Byron Kokkalanis (GRE) won the Medal Race to put himself with a chance of pushing up the leaderboard but Goyard’s second solidified his silver.
Home continent qualifiers for the finale at Abu Dhabi were Zac Plavsic (CAN) and Ricardo Santos (BRA).
Bryony Shaw (GBR) had gold in the bag in advance of the Medal Race and concluded her regatta with a fifth.
The race was on for the remaining medals and it was heartbreak for Flavia Tartaglini (ITA) who was on the course side and dropped out of the medals.
Lilian de Geus (NED) claimed a silver whilst Olga Maslivets (RUS) was a major benefactor of Tartaglini’s OCS and a seventh pushed her up into bronze medal position.
Home continent qualifiers for the finale at Abu Dhabi were Marion Lepert (USA) and Patricia Freitas (BRA).
In a class that has so often produced a dominant player, Giles Scott of Great Britain is that dominant player of the moment. His 18-month winning streak continues without a crack. Scott wrapped up the gold position on Friday and went into the Medal Race with his position assured.

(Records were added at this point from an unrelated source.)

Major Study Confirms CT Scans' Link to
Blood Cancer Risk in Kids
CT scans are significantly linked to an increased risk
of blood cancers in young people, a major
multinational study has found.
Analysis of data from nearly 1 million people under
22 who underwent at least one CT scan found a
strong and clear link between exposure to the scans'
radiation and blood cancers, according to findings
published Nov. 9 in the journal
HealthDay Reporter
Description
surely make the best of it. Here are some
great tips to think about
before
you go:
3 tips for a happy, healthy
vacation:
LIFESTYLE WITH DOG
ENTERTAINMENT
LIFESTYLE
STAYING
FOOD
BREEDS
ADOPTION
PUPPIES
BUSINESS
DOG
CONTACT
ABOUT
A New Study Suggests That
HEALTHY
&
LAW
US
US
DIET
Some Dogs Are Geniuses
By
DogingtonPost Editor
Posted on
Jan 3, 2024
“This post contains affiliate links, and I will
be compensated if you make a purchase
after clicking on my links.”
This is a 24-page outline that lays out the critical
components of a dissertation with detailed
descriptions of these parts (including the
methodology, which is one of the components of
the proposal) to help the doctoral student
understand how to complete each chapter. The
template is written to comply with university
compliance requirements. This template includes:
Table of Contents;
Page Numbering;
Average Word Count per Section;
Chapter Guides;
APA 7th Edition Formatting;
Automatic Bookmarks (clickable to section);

Nonetheless, the Medal Race was extraordinary. Following one postponement, the race went off in 15 knots and went to completion in 25 minutes. All ten boats finished within a 40-second window, with Scott taking second to Australia’s rising star Jake Lilley, by six seconds.

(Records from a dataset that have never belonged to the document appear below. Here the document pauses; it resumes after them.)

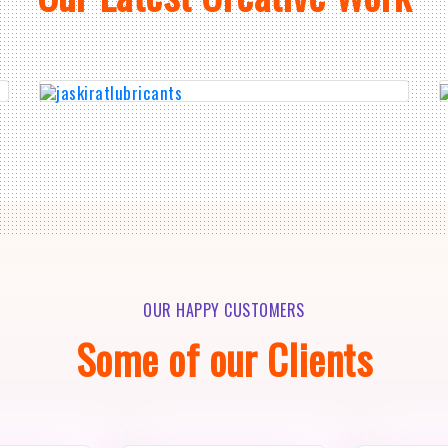
OUR HAPPY CUSTOMERS
Some of our Clients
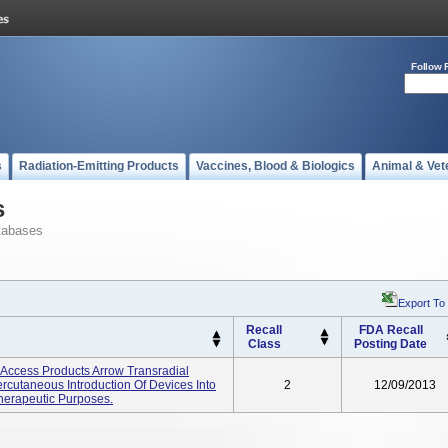
Follow 
s
Radiation-Emitting Products
Vaccines, Blood & Biologics
Animal & Vet
s
tabases
Export To
Recall
FDA Recall
Class
Posting Date
y Access Products Arrow Transradial
rcutaneous Introduction Of Devices Into
2
12/09/2013
Therapeutic Purposes.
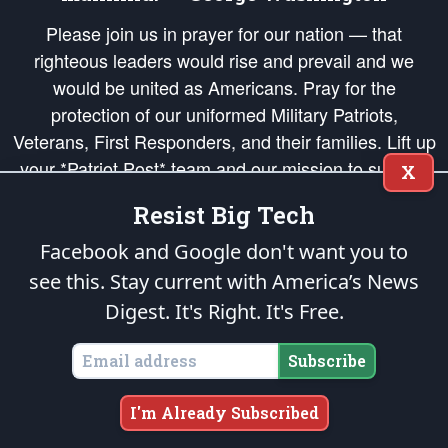
Please join us in prayer for our nation — that
righteous leaders would rise and prevail and we
would be united as Americans. Pray for the
protection of our uniformed Military Patriots,
Veterans, First Responders, and their families. Lift up
your *Patriot Post* team and our mission to support
X
and defend our legacy of American Liberty and our
Resist Big Tech
Republic's Founding Principles, in order that the fires
of freedom would be ignited in the hearts and minds
Facebook and Google don't want you to
of our countrymen.
see this. Stay current with America’s News
Digest.
It's Right. It's Free.
The Patriot Post
is protected speech, as enumerated in the
First Amendment
and enforced by the
Second Amendment
of the Constitution of the United
States of America, in accordance with the
endowed
and
unalienable Rights of
Subscribe
All Mankind
.
Copyright © 2026
The Patriot Post
. All Rights Reserved.
I'm Already Subscribed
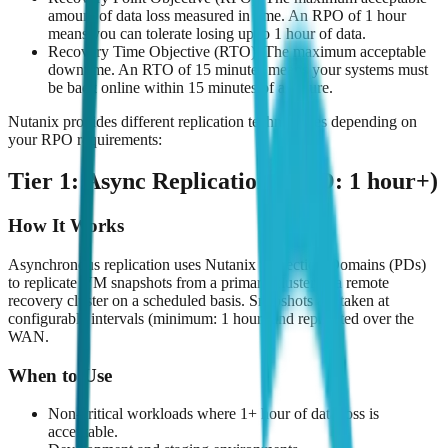
amount of data loss measured in time. An RPO of 1 hour
means you can tolerate losing up to 1 hour of data.
Recovery Time Objective (RTO): The maximum acceptable
downtime. An RTO of 15 minutes means your systems must
be back online within 15 minutes of a failure.
Nutanix provides different replication technologies depending on
your RPO requirements:
Tier 1: Async Replication (RPO: 1 hour+)
How It Works
Asynchronous replication uses Nutanix Protection Domains (PDs)
to replicate VM snapshots from a primary cluster to a remote
recovery cluster on a scheduled basis. Snapshots are taken at
configurable intervals (minimum: 1 hour) and replicated over the
WAN.
When to Use
Non-critical workloads where 1+ hour of data loss is
acceptable.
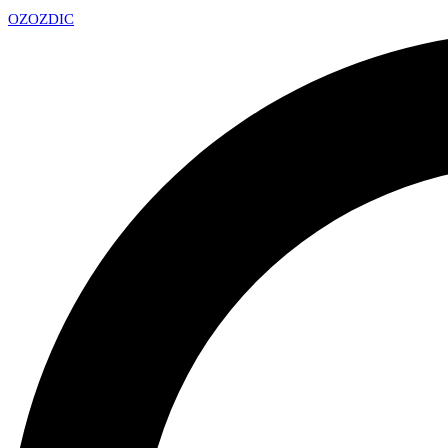
OZ
OZDIC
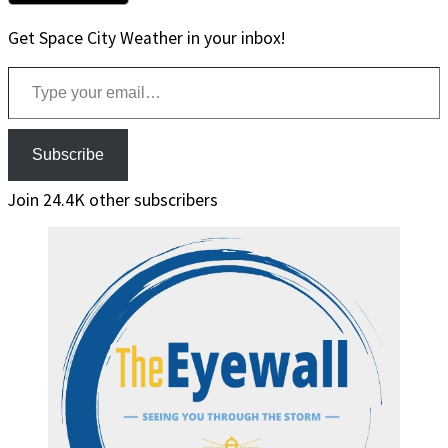
Get Space City Weather in your inbox!
Type your email…
Subscribe
Join 24.4K other subscribers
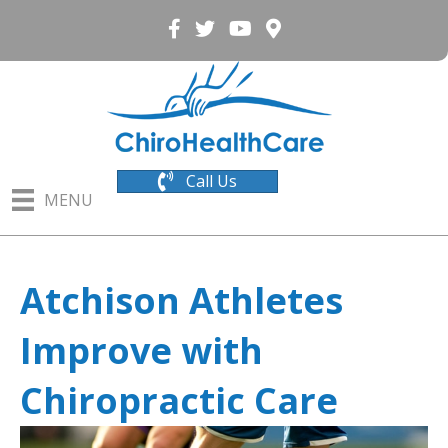
Call Us
MENU
Atchison Athletes
Improve with
Chiropractic Care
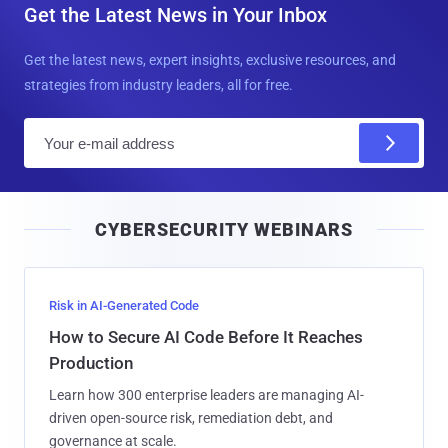
Get the Latest News in Your Inbox
Get the latest news, expert insights, exclusive resources, and
strategies from industry leaders, all for free.
E
m
a
i
CYBERSECURITY WEBINARS
l
Risk in AI-Generated Code
How to Secure AI Code Before It Reaches
Production
Learn how 300 enterprise leaders are managing AI-
driven open-source risk, remediation debt, and
governance at scale.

Lilley won the start, boldly crossed the fleet and led all the way – by only one second, at the final weather mark. Yes, it was a heart-pounding contest.
Scott, winner of 5 of 11 races, won gold by a margin of 25 points and carried on with his usual, it’s all about Rio, diffidence toward the result. He said, “I just had a good week, and we’ve been lucky to get some good racing in, especially after a bit of disappointing weather last year. Now, on to the next one.”

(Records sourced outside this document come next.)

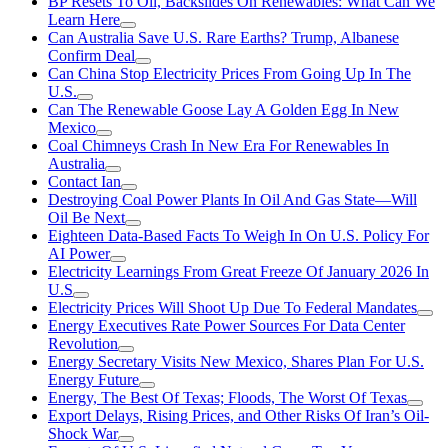
BP Resets To Oil, Backslides On Renewables: What Can We
Learn Here
Can Australia Save U.S. Rare Earths? Trump, Albanese
Confirm Deal
Can China Stop Electricity Prices From Going Up In The
U.S.
Can The Renewable Goose Lay A Golden Egg In New
Mexico
Coal Chimneys Crash In New Era For Renewables In
Australia
Contact Ian
Destroying Coal Power Plants In Oil And Gas State—Will
Oil Be Next
Eighteen Data-Based Facts To Weigh In On U.S. Policy For
AI Power
Electricity Learnings From Great Freeze Of January 2026 In
U.S
Electricity Prices Will Shoot Up Due To Federal Mandates
Energy Executives Rate Power Sources For Data Center
Revolution
Energy Secretary Visits New Mexico, Shares Plan For U.S.
Energy Future
Energy, The Best Of Texas; Floods, The Worst Of Texas
Export Delays, Rising Prices, and Other Risks Of Iran’s Oil-
Shock War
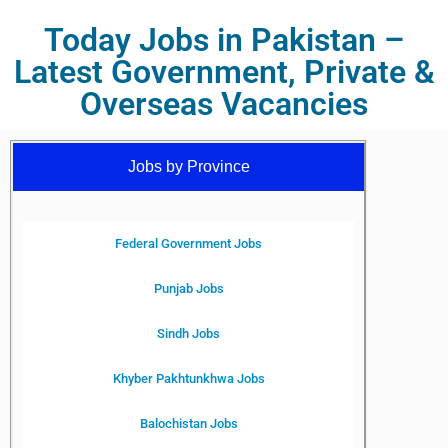
Today Jobs in Pakistan –
Latest Government, Private &
Overseas Vacancies
Jobs by Province
Federal Government Jobs
Punjab Jobs
Sindh Jobs
Khyber Pakhtunkhwa Jobs
Balochistan Jobs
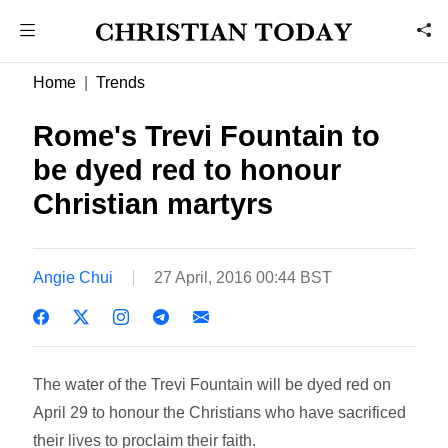
Home
Trends
Rome's Trevi Fountain to
be dyed red to honour
Christian martyrs
Angie Chui
27 April, 2016 00:44 BST
The water of the Trevi Fountain will be dyed red on
April 29 to honour the Christians who have sacrificed
their lives to proclaim their faith.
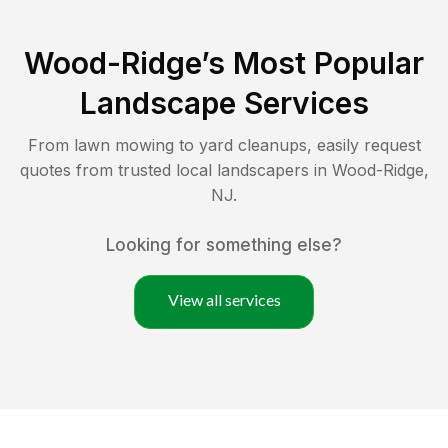
Wood-Ridge
’s Most Popular
Landscape Services
From lawn mowing to yard cleanups, easily request
quotes from trusted local landscapers in
Wood-Ridge
,
NJ
.
Looking for something else?
View all services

Kljakovic Gaspic of Croatia captured silver, digging deep to do it. At 23 points behind he was never a threat to Scott, and a sputtering start to the week included a DSQ in race four. Over the second half of the week however, he matched Scott’s points over the final six races. He served notice.
Meanwhile, the Medal Race win lifted Lilley into bronze. He served notice too.
Home continent qualifiers for the finale at Abu Dhabi were Caleb Paine (USA) and Jorge João Zarif (BRA).
Focus will now turn to the ISAF World Sailing Rankings release on 2 February 2015 where the top 30 competitors will receive an invitation to ISAF Sailing World Cup Hyères.
For the ones out of the top 30, their chance will come. The next ten invitations will come from the Princess Sofia Trophy regatta in Palma de Mallorca, Spain.
Hyères will host the world’s top 40 Olympic class athletes from 20-26 April with Weymouth and Portland, Great Britain the next destination from 8-14 June.